(Task data):
+===+

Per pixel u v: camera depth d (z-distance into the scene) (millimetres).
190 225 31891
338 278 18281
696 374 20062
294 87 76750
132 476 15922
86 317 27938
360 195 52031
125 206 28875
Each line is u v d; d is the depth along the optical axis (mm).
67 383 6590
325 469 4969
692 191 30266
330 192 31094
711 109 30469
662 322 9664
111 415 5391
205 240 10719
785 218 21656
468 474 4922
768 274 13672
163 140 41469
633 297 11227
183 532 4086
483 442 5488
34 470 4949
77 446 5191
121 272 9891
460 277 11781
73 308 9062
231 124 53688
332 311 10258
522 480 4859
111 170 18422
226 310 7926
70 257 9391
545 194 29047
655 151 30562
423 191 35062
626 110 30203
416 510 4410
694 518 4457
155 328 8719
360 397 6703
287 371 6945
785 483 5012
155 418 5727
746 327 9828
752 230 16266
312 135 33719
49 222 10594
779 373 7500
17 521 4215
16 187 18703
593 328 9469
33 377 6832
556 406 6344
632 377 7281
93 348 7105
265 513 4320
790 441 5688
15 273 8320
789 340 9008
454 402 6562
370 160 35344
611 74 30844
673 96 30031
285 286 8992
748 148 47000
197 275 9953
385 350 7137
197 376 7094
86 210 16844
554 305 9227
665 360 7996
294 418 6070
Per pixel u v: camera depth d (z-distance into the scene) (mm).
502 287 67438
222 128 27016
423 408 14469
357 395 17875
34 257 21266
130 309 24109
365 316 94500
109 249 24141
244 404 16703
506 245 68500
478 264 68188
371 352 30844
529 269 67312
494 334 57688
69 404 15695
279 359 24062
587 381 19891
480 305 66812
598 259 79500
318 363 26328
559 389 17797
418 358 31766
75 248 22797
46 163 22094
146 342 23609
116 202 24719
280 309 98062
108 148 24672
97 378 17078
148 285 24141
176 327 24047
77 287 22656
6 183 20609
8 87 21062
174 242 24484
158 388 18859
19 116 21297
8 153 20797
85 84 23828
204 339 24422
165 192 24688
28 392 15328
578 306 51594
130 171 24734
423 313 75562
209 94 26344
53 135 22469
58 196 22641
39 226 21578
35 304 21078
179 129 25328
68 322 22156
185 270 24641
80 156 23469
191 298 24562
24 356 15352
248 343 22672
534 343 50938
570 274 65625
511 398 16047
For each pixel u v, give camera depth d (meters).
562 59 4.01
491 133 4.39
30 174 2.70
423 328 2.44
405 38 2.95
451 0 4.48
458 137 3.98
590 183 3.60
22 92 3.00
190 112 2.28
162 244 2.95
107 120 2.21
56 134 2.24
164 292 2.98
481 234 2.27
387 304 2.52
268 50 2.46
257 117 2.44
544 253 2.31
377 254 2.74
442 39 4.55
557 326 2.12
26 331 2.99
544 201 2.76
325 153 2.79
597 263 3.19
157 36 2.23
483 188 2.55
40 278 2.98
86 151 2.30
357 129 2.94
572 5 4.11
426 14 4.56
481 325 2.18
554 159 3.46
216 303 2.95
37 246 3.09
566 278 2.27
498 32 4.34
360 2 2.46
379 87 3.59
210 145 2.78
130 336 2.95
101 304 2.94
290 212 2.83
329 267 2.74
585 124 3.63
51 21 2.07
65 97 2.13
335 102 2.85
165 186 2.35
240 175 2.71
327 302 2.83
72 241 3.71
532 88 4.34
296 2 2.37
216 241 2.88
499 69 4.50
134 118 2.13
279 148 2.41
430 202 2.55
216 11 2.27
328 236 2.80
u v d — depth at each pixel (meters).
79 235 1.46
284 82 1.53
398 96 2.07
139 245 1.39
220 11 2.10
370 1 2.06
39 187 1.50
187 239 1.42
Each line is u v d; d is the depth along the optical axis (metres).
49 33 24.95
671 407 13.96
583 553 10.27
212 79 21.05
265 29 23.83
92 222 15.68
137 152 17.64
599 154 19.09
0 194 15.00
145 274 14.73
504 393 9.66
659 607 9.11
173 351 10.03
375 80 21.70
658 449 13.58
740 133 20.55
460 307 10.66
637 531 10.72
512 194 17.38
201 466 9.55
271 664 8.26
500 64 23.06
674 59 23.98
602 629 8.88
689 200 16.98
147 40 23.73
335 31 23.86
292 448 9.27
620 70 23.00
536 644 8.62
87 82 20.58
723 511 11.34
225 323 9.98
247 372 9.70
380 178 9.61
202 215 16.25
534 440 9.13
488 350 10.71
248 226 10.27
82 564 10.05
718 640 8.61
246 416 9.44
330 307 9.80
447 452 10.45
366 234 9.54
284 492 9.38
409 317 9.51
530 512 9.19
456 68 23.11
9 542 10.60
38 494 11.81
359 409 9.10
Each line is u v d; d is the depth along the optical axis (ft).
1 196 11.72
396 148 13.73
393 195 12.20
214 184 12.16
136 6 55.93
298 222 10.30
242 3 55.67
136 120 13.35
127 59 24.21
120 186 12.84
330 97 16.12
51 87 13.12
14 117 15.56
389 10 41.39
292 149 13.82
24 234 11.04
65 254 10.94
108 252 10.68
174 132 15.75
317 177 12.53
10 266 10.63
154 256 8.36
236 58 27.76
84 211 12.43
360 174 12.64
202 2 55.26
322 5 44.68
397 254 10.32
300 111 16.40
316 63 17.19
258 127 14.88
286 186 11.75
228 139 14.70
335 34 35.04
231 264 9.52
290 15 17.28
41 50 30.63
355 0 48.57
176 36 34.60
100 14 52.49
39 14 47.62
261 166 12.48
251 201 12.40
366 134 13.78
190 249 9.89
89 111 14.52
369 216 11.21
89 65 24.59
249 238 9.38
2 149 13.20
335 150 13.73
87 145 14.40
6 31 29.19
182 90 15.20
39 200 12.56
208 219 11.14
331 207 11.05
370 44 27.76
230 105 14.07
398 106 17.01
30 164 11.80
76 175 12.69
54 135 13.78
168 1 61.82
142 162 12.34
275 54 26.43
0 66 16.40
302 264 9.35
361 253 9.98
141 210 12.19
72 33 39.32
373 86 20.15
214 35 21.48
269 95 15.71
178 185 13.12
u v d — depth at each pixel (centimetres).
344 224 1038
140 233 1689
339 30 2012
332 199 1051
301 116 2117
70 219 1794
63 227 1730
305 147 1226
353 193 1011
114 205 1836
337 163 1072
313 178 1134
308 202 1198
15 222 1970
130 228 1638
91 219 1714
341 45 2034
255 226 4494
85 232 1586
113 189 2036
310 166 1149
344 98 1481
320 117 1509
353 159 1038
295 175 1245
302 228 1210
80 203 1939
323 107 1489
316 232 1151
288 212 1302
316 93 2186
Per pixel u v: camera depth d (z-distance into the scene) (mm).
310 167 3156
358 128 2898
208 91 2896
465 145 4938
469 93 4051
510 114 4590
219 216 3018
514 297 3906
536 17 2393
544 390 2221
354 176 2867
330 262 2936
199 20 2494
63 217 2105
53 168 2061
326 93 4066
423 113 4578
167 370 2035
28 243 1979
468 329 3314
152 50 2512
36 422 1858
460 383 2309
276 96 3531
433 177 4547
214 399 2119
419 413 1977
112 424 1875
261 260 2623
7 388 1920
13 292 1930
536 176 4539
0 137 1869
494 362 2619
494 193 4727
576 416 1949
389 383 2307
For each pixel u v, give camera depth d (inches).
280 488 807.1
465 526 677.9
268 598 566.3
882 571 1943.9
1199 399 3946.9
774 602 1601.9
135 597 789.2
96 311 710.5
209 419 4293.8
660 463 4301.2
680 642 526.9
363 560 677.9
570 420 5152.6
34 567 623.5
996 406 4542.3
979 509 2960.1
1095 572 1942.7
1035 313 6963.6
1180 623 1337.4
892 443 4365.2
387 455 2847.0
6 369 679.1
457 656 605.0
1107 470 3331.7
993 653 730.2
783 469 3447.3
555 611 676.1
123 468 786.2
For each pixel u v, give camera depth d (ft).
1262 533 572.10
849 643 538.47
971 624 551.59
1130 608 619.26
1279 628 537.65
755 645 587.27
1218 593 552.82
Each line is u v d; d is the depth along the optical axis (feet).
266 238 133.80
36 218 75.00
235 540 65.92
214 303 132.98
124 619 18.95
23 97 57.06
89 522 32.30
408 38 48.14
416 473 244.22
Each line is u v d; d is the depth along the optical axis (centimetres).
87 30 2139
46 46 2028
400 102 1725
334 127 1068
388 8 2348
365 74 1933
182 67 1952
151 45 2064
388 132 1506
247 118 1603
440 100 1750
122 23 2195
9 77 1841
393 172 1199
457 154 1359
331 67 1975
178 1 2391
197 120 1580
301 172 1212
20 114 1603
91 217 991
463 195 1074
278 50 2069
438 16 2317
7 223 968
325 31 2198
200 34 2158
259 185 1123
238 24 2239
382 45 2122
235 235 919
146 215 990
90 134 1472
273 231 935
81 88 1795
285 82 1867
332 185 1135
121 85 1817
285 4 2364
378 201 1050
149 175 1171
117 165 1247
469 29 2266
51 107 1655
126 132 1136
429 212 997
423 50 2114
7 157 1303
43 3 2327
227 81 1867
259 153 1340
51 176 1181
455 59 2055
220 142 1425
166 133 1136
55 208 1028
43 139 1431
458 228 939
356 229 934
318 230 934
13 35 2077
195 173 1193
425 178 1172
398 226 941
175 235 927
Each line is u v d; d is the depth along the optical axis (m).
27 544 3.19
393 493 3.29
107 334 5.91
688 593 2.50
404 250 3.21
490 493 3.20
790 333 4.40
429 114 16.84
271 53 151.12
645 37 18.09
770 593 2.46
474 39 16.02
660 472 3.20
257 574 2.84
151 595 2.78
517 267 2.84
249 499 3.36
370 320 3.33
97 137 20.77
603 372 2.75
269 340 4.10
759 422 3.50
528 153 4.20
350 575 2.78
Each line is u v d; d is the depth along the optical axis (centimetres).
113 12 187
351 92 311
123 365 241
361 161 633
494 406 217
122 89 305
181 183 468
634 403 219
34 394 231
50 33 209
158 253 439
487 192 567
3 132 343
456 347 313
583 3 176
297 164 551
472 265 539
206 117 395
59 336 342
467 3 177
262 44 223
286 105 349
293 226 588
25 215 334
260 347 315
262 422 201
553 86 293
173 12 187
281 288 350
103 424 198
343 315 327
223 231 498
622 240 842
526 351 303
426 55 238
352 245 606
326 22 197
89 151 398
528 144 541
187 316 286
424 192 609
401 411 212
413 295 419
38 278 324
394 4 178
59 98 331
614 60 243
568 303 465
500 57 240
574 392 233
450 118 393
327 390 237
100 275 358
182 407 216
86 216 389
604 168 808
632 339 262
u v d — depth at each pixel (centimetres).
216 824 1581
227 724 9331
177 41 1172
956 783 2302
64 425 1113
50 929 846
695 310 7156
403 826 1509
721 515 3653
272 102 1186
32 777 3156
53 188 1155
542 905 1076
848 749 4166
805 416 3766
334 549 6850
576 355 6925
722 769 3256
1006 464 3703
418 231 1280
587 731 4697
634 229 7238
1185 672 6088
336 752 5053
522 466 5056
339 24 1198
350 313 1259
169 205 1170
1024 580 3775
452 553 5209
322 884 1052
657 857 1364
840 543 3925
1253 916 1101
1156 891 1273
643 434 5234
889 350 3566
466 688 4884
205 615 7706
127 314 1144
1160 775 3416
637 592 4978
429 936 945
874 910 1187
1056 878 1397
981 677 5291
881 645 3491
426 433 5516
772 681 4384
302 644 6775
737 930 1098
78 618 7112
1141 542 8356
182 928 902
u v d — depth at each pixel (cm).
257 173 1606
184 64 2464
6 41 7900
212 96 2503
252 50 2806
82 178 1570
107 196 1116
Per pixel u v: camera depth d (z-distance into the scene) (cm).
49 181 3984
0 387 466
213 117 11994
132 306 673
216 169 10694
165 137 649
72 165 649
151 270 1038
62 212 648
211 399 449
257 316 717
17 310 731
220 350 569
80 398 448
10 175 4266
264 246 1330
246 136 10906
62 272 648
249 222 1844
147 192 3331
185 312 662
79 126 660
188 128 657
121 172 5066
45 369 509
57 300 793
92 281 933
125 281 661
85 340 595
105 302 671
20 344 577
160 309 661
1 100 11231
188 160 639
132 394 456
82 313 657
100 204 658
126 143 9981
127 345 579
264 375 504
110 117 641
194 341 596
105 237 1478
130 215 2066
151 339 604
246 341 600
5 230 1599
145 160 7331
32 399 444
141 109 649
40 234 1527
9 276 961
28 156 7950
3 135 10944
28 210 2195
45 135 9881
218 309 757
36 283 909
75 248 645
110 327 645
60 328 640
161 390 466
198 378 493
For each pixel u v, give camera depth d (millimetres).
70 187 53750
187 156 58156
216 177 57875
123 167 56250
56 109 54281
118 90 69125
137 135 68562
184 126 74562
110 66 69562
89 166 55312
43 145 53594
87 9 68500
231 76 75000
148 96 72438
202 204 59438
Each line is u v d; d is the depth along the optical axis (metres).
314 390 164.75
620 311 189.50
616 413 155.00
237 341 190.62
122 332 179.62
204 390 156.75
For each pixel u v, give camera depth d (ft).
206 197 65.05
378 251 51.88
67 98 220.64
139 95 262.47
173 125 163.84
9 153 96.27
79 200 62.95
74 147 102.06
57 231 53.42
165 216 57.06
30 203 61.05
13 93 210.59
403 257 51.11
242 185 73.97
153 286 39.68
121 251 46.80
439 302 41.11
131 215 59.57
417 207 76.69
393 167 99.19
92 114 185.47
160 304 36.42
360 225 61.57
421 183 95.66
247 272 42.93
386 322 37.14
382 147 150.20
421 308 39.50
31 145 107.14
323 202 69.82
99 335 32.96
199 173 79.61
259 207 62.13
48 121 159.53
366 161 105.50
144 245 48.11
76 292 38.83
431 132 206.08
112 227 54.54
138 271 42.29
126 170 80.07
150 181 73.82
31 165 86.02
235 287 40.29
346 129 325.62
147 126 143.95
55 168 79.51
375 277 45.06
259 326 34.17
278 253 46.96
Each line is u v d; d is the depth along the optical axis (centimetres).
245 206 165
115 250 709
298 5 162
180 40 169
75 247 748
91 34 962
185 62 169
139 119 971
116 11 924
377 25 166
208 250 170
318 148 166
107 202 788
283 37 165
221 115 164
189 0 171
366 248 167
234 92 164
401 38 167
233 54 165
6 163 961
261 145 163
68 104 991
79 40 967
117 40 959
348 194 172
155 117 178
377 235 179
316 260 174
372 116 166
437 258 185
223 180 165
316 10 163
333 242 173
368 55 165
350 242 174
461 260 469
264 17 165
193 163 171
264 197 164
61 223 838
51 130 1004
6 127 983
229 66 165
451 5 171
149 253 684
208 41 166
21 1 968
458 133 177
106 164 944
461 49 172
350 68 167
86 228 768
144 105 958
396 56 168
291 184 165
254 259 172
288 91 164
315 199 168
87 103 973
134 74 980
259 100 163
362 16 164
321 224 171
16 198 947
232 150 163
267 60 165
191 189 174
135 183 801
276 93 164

+===+

(Task goal): Give back, verbatim, the lines from the top of the entries above through the line containing "24 356 15352".

(The completed task):
Per pixel u v: camera depth d (z-distance into the scene) (millimetres).
190 225 31891
338 278 18281
696 374 20062
294 87 76750
132 476 15922
86 317 27938
360 195 52031
125 206 28875
Each line is u v d; d is the depth along the optical axis (mm).
67 383 6590
325 469 4969
692 191 30266
330 192 31094
711 109 30469
662 322 9664
111 415 5391
205 240 10719
785 218 21656
468 474 4922
768 274 13672
163 140 41469
633 297 11227
183 532 4086
483 442 5488
34 470 4949
77 446 5191
121 272 9891
460 277 11781
73 308 9062
231 124 53688
332 311 10258
522 480 4859
111 170 18422
226 310 7926
70 257 9391
545 194 29047
655 151 30562
423 191 35062
626 110 30203
416 510 4410
694 518 4457
155 328 8719
360 397 6703
287 371 6945
785 483 5012
155 418 5727
746 327 9828
752 230 16266
312 135 33719
49 222 10594
779 373 7500
17 521 4215
16 187 18703
593 328 9469
33 377 6832
556 406 6344
632 377 7281
93 348 7105
265 513 4320
790 441 5688
15 273 8320
789 340 9008
454 402 6562
370 160 35344
611 74 30844
673 96 30031
285 286 8992
748 148 47000
197 275 9953
385 350 7137
197 376 7094
86 210 16844
554 305 9227
665 360 7996
294 418 6070
Per pixel u v: camera depth d (z-distance into the scene) (mm).
502 287 67438
222 128 27016
423 408 14469
357 395 17875
34 257 21266
130 309 24109
365 316 94500
109 249 24141
244 404 16703
506 245 68500
478 264 68188
371 352 30844
529 269 67312
494 334 57688
69 404 15695
279 359 24062
587 381 19891
480 305 66812
598 259 79500
318 363 26328
559 389 17797
418 358 31766
75 248 22797
46 163 22094
146 342 23609
116 202 24719
280 309 98062
108 148 24672
97 378 17078
148 285 24141
176 327 24047
77 287 22656
6 183 20609
8 87 21062
174 242 24484
158 388 18859
19 116 21297
8 153 20797
85 84 23828
204 339 24422
165 192 24688
28 392 15328
578 306 51594
130 171 24734
423 313 75562
209 94 26344
53 135 22469
58 196 22641
39 226 21578
35 304 21078
179 129 25328
68 322 22156
185 270 24641
80 156 23469
191 298 24562
24 356 15352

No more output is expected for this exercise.